- Sobre o exercício -
Pode reescrever todo o material abaixo trocando "正社員" por "契約社員", sem mudar mais nada e deixando as imagens fora da resposta?

- Dados a processar -

————————

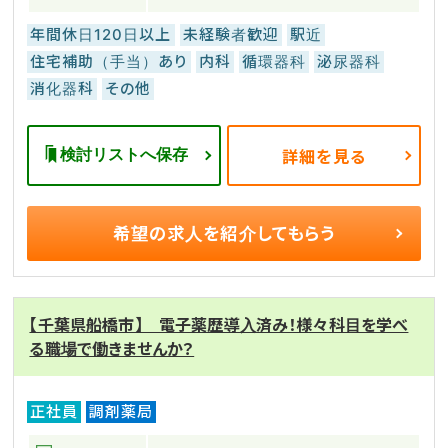
年間休日120日以上
未経験者歓迎
駅近
住宅補助（手当）あり
内科
循環器科
泌尿器科
消化器科
その他
検討リストへ保存
詳細を見る
希望の求人を
紹介してもらう
【千葉県船橋市】 電子薬歴導入済み！様々科目を学べ
る職場で働きませんか？
正社員
調剤薬局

————————

- Tarefa concluída -
年間休日120日以上
未経験者歓迎
駅近
住宅補助（手当）あり
内科
循環器科
泌尿器科
消化器科
その他
検討リストへ保存
詳細を見る
希望の求人を
紹介してもらう
【千葉県船橋市】 電子薬歴導入済み！様々科目を学べ
る職場で働きませんか？
契約社員
調剤薬局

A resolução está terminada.